START The input
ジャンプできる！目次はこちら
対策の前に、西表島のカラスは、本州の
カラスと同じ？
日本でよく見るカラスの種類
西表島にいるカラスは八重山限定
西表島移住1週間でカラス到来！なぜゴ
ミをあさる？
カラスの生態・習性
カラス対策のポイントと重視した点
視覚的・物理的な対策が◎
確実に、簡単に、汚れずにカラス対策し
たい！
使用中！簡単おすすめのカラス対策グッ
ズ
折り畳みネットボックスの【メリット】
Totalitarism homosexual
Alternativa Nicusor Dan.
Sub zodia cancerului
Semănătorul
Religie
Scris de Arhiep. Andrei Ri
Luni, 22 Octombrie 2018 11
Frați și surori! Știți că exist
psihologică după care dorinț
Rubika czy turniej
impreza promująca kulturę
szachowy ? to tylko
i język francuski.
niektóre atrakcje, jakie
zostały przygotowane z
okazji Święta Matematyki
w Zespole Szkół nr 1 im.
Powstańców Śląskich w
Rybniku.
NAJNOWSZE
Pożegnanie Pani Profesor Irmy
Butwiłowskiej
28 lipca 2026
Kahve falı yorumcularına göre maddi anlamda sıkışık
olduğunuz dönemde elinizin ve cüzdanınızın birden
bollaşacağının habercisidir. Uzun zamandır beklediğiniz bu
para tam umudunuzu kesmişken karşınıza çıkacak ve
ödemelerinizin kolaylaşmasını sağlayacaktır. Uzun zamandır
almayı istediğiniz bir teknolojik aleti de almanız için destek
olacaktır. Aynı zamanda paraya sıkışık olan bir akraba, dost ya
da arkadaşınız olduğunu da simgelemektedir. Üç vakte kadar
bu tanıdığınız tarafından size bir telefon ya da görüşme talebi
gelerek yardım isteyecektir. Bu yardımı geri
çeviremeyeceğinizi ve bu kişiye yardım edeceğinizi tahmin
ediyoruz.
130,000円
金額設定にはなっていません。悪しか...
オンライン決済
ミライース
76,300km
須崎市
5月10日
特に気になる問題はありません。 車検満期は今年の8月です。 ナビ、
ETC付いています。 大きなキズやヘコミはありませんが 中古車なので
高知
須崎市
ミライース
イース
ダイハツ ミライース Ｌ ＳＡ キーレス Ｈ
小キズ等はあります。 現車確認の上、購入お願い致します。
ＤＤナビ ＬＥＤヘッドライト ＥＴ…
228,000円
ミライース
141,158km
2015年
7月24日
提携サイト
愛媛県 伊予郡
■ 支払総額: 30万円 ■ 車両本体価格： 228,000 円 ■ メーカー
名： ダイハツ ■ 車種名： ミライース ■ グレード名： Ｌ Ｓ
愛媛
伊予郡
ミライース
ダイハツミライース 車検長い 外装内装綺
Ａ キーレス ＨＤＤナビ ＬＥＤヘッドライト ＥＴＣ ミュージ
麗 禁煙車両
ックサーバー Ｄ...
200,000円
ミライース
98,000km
END The input
■ Problem details: Search the entries for the string "zamandır". Copy every line that has it.

■ Result of the exercise:
bollaşacağının habercisidir. Uzun zamandır beklediğiniz bu
ödemelerinizin kolaylaşmasını sağlayacaktır. Uzun zamandır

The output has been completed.